Yes! Of course there is! Here’s the money shot, first, so if you’re just looking for copypasta, you can move on.
node default {
package { 'rubygems':
ensure => installed,
}
exec { 'gem install rspec-puppet > /tmp/rspec.out':
path => '/usr/bin',
creates => '/var/lib/gems/1.8/gems/rspec-puppet-0.1.3/',
require => Package['rubygems'],
}
}
OK, so what’s that all about?
What it does
It installs the package named rubygems which, on at least some Debian-ish systems, provides the ‘gem’ command, beloved of Rubyists and with which I’m attempting to become better acquainted THEN it runs a command to install the rspec-puppet gem, IF the system doesn’t already have version 0.1.3 of the gem installed in a ruby version 1.8 environment. It does these things if you put it onto a system which has puppet installed and execute the command ‘sudo puppet apply <file>’ on newer puppet installs or just ‘sudo puppet <file>’ on older puppet installs.
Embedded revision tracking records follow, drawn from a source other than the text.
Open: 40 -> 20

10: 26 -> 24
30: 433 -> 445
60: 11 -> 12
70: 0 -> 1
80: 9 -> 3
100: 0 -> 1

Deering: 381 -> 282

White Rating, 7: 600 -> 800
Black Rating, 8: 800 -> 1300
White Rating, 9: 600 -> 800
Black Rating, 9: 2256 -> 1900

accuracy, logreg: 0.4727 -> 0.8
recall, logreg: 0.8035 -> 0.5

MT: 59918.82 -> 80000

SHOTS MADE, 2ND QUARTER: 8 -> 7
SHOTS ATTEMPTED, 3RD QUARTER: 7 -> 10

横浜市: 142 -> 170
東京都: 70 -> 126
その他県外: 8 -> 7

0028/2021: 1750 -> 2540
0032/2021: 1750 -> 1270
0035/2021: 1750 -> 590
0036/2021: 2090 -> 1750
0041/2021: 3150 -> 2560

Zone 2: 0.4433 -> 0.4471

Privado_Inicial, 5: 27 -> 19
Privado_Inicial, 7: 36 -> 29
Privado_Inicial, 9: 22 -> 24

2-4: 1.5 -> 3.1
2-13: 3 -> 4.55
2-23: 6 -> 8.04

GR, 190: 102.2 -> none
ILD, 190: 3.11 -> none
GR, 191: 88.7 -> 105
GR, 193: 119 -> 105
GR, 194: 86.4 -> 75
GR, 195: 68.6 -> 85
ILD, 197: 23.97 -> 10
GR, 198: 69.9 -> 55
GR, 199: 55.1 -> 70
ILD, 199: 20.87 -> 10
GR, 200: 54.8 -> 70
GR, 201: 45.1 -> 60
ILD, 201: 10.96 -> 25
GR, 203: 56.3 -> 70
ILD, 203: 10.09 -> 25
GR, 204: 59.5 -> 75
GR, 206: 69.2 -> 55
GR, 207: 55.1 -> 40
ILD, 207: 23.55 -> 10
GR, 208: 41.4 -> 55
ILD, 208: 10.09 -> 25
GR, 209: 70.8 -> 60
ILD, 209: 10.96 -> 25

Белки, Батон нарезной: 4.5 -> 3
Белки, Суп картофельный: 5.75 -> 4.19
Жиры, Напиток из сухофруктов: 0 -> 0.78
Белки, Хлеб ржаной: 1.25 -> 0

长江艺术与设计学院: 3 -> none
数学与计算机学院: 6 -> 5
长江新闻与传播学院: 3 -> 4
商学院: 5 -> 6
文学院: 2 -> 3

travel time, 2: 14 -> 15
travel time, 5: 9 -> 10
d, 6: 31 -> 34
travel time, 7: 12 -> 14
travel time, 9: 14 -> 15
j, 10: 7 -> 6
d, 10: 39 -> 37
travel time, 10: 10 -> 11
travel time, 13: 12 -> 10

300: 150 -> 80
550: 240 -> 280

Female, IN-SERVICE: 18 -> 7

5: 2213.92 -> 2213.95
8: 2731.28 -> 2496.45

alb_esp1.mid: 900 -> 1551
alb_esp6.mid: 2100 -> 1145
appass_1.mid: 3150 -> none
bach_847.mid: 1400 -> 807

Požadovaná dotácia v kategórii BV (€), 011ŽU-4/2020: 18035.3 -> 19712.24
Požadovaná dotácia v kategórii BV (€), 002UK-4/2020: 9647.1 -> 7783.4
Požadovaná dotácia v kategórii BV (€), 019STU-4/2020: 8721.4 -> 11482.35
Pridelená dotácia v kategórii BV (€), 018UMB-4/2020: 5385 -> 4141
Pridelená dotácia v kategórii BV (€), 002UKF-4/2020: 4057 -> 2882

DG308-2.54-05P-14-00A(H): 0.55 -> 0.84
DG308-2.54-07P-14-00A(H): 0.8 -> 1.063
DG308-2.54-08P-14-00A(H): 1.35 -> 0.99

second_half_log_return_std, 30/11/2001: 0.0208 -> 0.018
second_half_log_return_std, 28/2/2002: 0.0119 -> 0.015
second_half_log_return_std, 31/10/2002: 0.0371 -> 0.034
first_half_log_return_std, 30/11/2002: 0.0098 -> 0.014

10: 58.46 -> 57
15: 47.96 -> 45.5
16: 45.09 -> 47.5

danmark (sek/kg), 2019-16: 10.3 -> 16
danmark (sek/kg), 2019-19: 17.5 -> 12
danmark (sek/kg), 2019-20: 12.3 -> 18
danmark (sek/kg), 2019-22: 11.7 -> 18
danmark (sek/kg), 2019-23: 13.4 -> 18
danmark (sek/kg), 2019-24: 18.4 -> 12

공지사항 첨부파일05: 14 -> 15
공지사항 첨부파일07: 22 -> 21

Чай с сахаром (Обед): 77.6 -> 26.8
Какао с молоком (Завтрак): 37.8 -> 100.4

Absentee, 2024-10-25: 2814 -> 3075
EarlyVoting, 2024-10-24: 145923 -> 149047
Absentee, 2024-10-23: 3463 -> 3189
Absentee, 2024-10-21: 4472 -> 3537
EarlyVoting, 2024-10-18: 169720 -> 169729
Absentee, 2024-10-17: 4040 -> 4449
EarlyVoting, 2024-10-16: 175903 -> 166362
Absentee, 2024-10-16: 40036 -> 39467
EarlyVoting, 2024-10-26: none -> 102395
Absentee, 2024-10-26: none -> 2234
Interestingly, this is the second version of this manifest. The first lacked the require attribute and so when I ran it on my test system, it failed to execute the gem install, first, and then installed the rubygems package. Puppet is tricky like that and if you require things happen in a certain order, you have to make that happen. You could consider that a strength or an annoyance; I didn’t think much about it until I saw a presentation by Jason Wright at Puppetcamp 2010 where he talked about how his group had designed their Puppet manifests to run once and if a second run introduced a change, it was considered an error.
Why do this?
So continuing with my simplest thing iteration of using AWS, I thought I’d try to bootstrap up a masterless Puppet environment. Why? Well, because I have no idea what my environment will look like. At this point I should probably emphasize that all of this is for my own personal AWS stuff and while I do use Puppet at my dayjob and I do use AWS at my dayjob, my usage of both is quite a bit different, there.
More specifically, we have carved out essentially a standard-if-evolving application stack and put infrastructure in place to support that but here I’m just sort of dabbling with ideas. One of those ideas is the idea of running Puppet without a Puppetmaster node or nodes.
It used to be a somewhat heretical idea to do without a Puppetmaster, though I gather PuppetLabs now fully embraces the idea, which is good. While having a central Puppetmaster has some advantages (centralized source of truth, centralized reporting), it has (for me, in AWS) some disadvantages (requires a dedicated persistent node, requires managing The Cert Situation, potentially requires special scaling considerations). There are many many use cases where running a Puppetmaster is brilliant idea.
But if you don’t run one, you trade that for needing to solve some things on your own.
The problems I’m solving right now are ‘where does a node get its catalog’ (my answer of the moment: github) and ‘how does the node know what manifests to apply’ (maotm: a manual application via puppet agent invocations). Neither of these are yet well-solved by me, I’d say, but I’m bootstrapping to something which I suspect will look more like ‘catalogs live in S3, the nodes use s3fs to get them, instance tags are used to decide which manifests to apply’. But I think I’m on the right track by writing manifests which refer to node default, because now I don’t have to worry about updating if my instance identifier changes.
Oh, and the whole point of this stupid manifest is that now I can spin up an instance to develop my Puppet catalog on and get ready to test my Puppet manifests. I haven’t quite convinced myself that I should write a test to test this manifest which sets up the ability to test a manifest (y0, d4wg) but doing so would have a sickly sweet kind of self-referentialism to it.